(Task input)
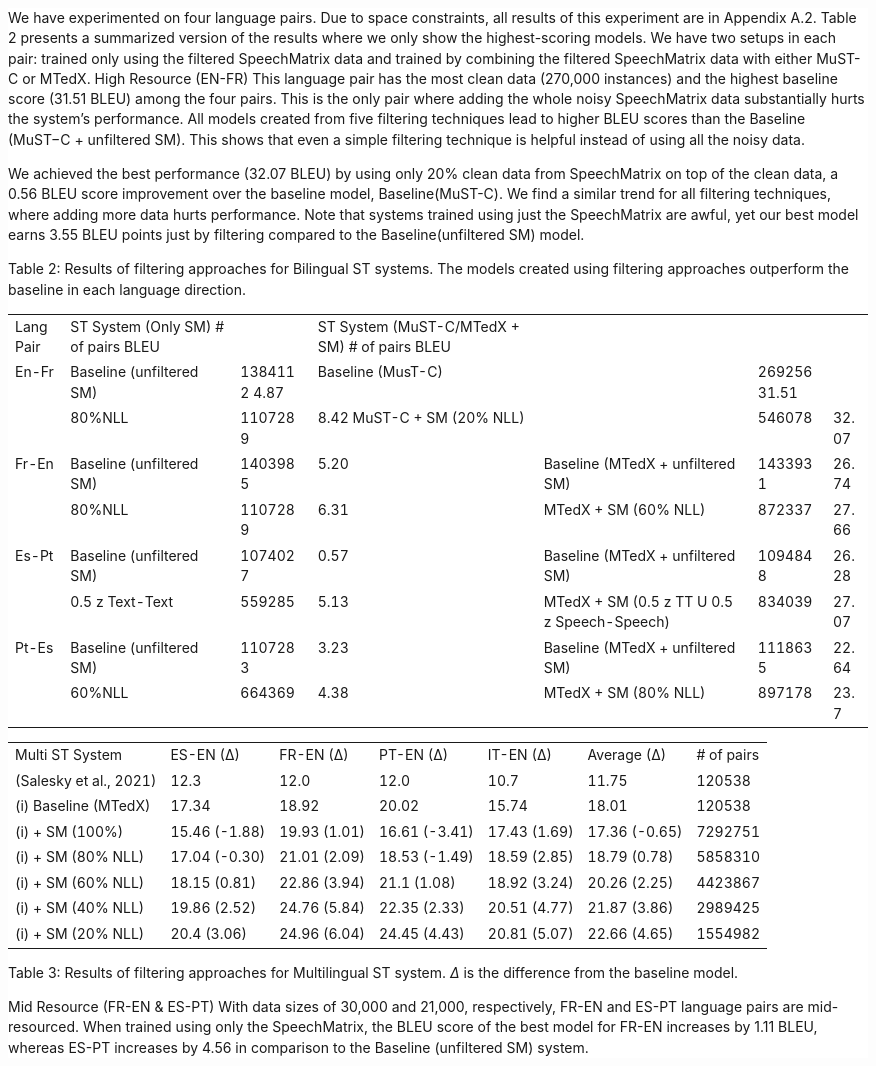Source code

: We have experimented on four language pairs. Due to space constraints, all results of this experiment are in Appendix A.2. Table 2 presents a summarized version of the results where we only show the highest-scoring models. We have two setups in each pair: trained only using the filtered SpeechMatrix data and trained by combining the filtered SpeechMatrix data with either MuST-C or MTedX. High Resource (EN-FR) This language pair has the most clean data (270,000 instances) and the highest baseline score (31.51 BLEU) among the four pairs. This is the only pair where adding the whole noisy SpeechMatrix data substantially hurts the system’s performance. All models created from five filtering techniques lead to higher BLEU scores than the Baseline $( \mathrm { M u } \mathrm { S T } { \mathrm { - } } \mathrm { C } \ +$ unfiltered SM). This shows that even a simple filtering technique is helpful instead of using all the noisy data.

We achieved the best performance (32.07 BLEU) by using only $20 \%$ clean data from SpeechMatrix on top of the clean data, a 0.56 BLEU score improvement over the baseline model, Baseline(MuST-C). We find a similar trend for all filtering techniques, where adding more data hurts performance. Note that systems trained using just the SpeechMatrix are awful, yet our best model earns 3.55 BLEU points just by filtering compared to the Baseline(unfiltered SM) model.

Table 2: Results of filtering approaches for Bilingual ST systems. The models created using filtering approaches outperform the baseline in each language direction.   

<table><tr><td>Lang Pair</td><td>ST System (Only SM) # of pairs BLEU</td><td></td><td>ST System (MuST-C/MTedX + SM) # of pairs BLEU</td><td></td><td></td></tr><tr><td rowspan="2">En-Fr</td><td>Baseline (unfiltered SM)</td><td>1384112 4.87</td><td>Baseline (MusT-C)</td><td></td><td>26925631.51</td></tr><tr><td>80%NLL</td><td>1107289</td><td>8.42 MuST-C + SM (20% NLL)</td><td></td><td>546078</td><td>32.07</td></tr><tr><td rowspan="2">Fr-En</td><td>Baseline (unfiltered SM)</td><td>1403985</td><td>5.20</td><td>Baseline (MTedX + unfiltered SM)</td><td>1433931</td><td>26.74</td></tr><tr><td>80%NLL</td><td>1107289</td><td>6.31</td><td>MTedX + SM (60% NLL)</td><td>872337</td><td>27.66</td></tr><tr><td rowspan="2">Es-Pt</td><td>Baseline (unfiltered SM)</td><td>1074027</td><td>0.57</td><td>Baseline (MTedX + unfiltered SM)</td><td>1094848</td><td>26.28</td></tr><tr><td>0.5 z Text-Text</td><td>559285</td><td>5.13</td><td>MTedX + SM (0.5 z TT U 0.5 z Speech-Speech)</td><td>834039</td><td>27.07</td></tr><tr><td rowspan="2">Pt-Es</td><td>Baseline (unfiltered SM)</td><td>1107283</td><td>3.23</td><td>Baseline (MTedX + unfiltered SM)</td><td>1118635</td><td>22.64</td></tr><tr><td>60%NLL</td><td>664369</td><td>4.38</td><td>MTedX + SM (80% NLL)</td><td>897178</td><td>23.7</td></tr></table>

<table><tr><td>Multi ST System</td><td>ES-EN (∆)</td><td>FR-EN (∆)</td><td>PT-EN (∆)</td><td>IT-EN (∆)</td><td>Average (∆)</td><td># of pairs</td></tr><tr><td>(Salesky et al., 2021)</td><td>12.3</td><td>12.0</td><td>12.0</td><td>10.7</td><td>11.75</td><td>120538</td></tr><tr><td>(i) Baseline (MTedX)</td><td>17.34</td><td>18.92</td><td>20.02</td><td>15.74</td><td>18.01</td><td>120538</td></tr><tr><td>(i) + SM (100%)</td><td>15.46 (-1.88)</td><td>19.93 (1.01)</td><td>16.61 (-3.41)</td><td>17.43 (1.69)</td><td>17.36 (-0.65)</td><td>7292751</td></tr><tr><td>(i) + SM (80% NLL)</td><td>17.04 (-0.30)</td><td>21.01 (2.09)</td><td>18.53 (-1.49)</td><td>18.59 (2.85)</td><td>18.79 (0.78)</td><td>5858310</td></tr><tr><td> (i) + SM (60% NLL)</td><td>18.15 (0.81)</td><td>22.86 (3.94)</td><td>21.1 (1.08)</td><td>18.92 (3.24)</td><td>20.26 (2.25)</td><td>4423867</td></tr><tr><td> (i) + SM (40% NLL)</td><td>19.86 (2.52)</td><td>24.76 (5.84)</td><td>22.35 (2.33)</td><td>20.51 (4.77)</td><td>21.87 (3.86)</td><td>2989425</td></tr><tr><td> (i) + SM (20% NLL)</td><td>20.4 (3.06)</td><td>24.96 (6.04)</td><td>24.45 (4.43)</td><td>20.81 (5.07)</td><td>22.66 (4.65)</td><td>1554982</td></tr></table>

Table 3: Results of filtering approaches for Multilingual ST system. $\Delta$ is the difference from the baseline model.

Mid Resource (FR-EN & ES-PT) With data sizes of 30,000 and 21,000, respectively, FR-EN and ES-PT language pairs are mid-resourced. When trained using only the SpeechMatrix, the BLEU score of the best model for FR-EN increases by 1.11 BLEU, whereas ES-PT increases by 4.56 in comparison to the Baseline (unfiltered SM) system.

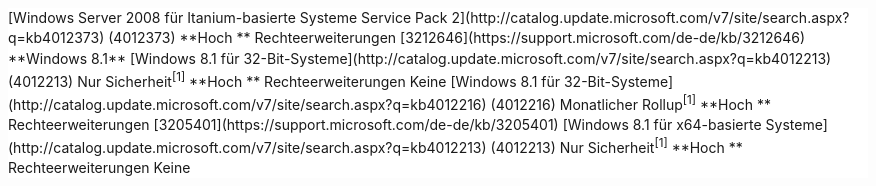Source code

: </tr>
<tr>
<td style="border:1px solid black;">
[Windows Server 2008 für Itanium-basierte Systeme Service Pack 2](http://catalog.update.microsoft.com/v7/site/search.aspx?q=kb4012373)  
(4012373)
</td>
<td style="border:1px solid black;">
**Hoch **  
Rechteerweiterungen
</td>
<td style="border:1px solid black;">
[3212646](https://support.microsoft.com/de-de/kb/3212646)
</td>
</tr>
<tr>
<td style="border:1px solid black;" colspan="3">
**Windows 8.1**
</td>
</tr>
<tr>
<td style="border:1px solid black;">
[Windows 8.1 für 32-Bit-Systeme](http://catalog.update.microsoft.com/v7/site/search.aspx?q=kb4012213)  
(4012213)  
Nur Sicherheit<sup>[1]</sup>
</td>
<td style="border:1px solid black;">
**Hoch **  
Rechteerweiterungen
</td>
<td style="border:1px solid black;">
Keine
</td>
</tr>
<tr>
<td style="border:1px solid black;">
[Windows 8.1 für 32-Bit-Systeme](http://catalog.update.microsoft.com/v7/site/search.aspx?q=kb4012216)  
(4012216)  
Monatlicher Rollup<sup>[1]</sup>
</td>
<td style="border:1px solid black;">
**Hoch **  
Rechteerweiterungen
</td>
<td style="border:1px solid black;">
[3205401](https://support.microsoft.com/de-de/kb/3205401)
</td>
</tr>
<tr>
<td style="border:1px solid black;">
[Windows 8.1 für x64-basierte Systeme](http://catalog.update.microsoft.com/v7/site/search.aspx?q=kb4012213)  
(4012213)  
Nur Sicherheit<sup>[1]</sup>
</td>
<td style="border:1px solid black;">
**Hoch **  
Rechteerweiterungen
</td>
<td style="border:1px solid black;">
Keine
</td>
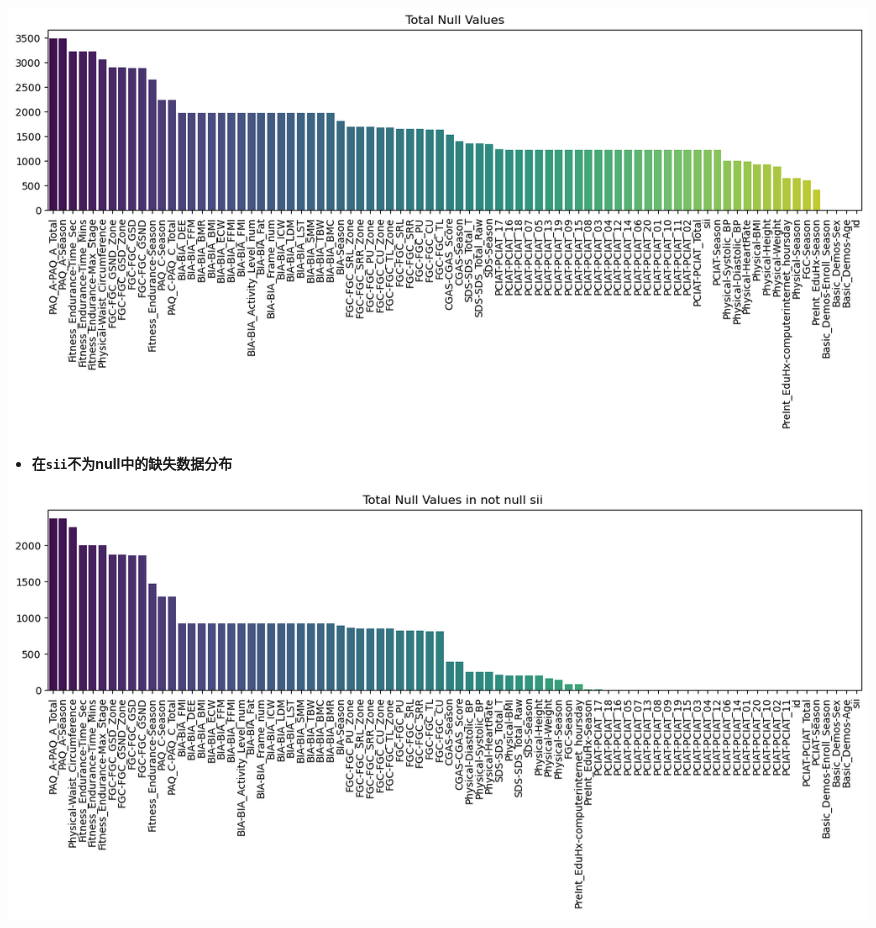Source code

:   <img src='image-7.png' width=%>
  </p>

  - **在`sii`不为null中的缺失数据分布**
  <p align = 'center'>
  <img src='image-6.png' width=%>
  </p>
(End Task input)
**Action item:** Quote the material above word for word, leaving the pictures out of your answer.

**Task output:**
Source code

: We have experimented on four language pairs. Due to space constraints, all results of this experiment are in Appendix A.2. Table 2 presents a summarized version of the results where we only show the highest-scoring models. We have two setups in each pair: trained only using the filtered SpeechMatrix data and trained by combining the filtered SpeechMatrix data with either MuST-C or MTedX. High Resource (EN-FR) This language pair has the most clean data (270,000 instances) and the highest baseline score (31.51 BLEU) among the four pairs. This is the only pair where adding the whole noisy SpeechMatrix data substantially hurts the system’s performance. All models created from five filtering techniques lead to higher BLEU scores than the Baseline $( \mathrm { M u } \mathrm { S T } { \mathrm { - } } \mathrm { C } \ +$ unfiltered SM). This shows that even a simple filtering technique is helpful instead of using all the noisy data.

We achieved the best performance (32.07 BLEU) by using only $20 \%$ clean data from SpeechMatrix on top of the clean data, a 0.56 BLEU score improvement over the baseline model, Baseline(MuST-C). We find a similar trend for all filtering techniques, where adding more data hurts performance. Note that systems trained using just the SpeechMatrix are awful, yet our best model earns 3.55 BLEU points just by filtering compared to the Baseline(unfiltered SM) model.

Table 2: Results of filtering approaches for Bilingual ST systems. The models created using filtering approaches outperform the baseline in each language direction.   

<table><tr><td>Lang Pair</td><td>ST System (Only SM) # of pairs BLEU</td><td></td><td>ST System (MuST-C/MTedX + SM) # of pairs BLEU</td><td></td><td></td></tr><tr><td rowspan="2">En-Fr</td><td>Baseline (unfiltered SM)</td><td>1384112 4.87</td><td>Baseline (MusT-C)</td><td></td><td>26925631.51</td></tr><tr><td>80%NLL</td><td>1107289</td><td>8.42 MuST-C + SM (20% NLL)</td><td></td><td>546078</td><td>32.07</td></tr><tr><td rowspan="2">Fr-En</td><td>Baseline (unfiltered SM)</td><td>1403985</td><td>5.20</td><td>Baseline (MTedX + unfiltered SM)</td><td>1433931</td><td>26.74</td></tr><tr><td>80%NLL</td><td>1107289</td><td>6.31</td><td>MTedX + SM (60% NLL)</td><td>872337</td><td>27.66</td></tr><tr><td rowspan="2">Es-Pt</td><td>Baseline (unfiltered SM)</td><td>1074027</td><td>0.57</td><td>Baseline (MTedX + unfiltered SM)</td><td>1094848</td><td>26.28</td></tr><tr><td>0.5 z Text-Text</td><td>559285</td><td>5.13</td><td>MTedX + SM (0.5 z TT U 0.5 z Speech-Speech)</td><td>834039</td><td>27.07</td></tr><tr><td rowspan="2">Pt-Es</td><td>Baseline (unfiltered SM)</td><td>1107283</td><td>3.23</td><td>Baseline (MTedX + unfiltered SM)</td><td>1118635</td><td>22.64</td></tr><tr><td>60%NLL</td><td>664369</td><td>4.38</td><td>MTedX + SM (80% NLL)</td><td>897178</td><td>23.7</td></tr></table>

<table><tr><td>Multi ST System</td><td>ES-EN (∆)</td><td>FR-EN (∆)</td><td>PT-EN (∆)</td><td>IT-EN (∆)</td><td>Average (∆)</td><td># of pairs</td></tr><tr><td>(Salesky et al., 2021)</td><td>12.3</td><td>12.0</td><td>12.0</td><td>10.7</td><td>11.75</td><td>120538</td></tr><tr><td>(i) Baseline (MTedX)</td><td>17.34</td><td>18.92</td><td>20.02</td><td>15.74</td><td>18.01</td><td>120538</td></tr><tr><td>(i) + SM (100%)</td><td>15.46 (-1.88)</td><td>19.93 (1.01)</td><td>16.61 (-3.41)</td><td>17.43 (1.69)</td><td>17.36 (-0.65)</td><td>7292751</td></tr><tr><td>(i) + SM (80% NLL)</td><td>17.04 (-0.30)</td><td>21.01 (2.09)</td><td>18.53 (-1.49)</td><td>18.59 (2.85)</td><td>18.79 (0.78)</td><td>5858310</td></tr><tr><td> (i) + SM (60% NLL)</td><td>18.15 (0.81)</td><td>22.86 (3.94)</td><td>21.1 (1.08)</td><td>18.92 (3.24)</td><td>20.26 (2.25)</td><td>4423867</td></tr><tr><td> (i) + SM (40% NLL)</td><td>19.86 (2.52)</td><td>24.76 (5.84)</td><td>22.35 (2.33)</td><td>20.51 (4.77)</td><td>21.87 (3.86)</td><td>2989425</td></tr><tr><td> (i) + SM (20% NLL)</td><td>20.4 (3.06)</td><td>24.96 (6.04)</td><td>24.45 (4.43)</td><td>20.81 (5.07)</td><td>22.66 (4.65)</td><td>1554982</td></tr></table>

Table 3: Results of filtering approaches for Multilingual ST system. $\Delta$ is the difference from the baseline model.

Mid Resource (FR-EN & ES-PT) With data sizes of 30,000 and 21,000, respectively, FR-EN and ES-PT language pairs are mid-resourced. When trained using only the SpeechMatrix, the BLEU score of the best model for FR-EN increases by 1.11 BLEU, whereas ES-PT increases by 4.56 in comparison to the Baseline (unfiltered SM) system.

Source code

: </tr>
<tr>
<td style="border:1px solid black;">
[Windows Server 2008 für Itanium-basierte Systeme Service Pack 2](http://catalog.update.microsoft.com/v7/site/search.aspx?q=kb4012373)  
(4012373)
</td>
<td style="border:1px solid black;">
**Hoch **  
Rechteerweiterungen
</td>
<td style="border:1px solid black;">
[3212646](https://support.microsoft.com/de-de/kb/3212646)
</td>
</tr>
<tr>
<td style="border:1px solid black;" colspan="3">
**Windows 8.1**
</td>
</tr>
<tr>
<td style="border:1px solid black;">
[Windows 8.1 für 32-Bit-Systeme](http://catalog.update.microsoft.com/v7/site/search.aspx?q=kb4012213)  
(4012213)  
Nur Sicherheit<sup>[1]</sup>
</td>
<td style="border:1px solid black;">
**Hoch **  
Rechteerweiterungen
</td>
<td style="border:1px solid black;">
Keine
</td>
</tr>
<tr>
<td style="border:1px solid black;">
[Windows 8.1 für 32-Bit-Systeme](http://catalog.update.microsoft.com/v7/site/search.aspx?q=kb4012216)  
(4012216)  
Monatlicher Rollup<sup>[1]</sup>
</td>
<td style="border:1px solid black;">
**Hoch **  
Rechteerweiterungen
</td>
<td style="border:1px solid black;">
[3205401](https://support.microsoft.com/de-de/kb/3205401)
</td>
</tr>
<tr>
<td style="border:1px solid black;">
[Windows 8.1 für x64-basierte Systeme](http://catalog.update.microsoft.com/v7/site/search.aspx?q=kb4012213)  
(4012213)  
Nur Sicherheit<sup>[1]</sup>
</td>
<td style="border:1px solid black;">
**Hoch **  
Rechteerweiterungen
</td>
<td style="border:1px solid black;">
Keine
</td>
Source code

:   <img src='image-7.png' width=%>
  </p>

  - **在`sii`不为null中的缺失数据分布**
  <p align = 'center'>
  <img src='image-6.png' width=%>
  </p>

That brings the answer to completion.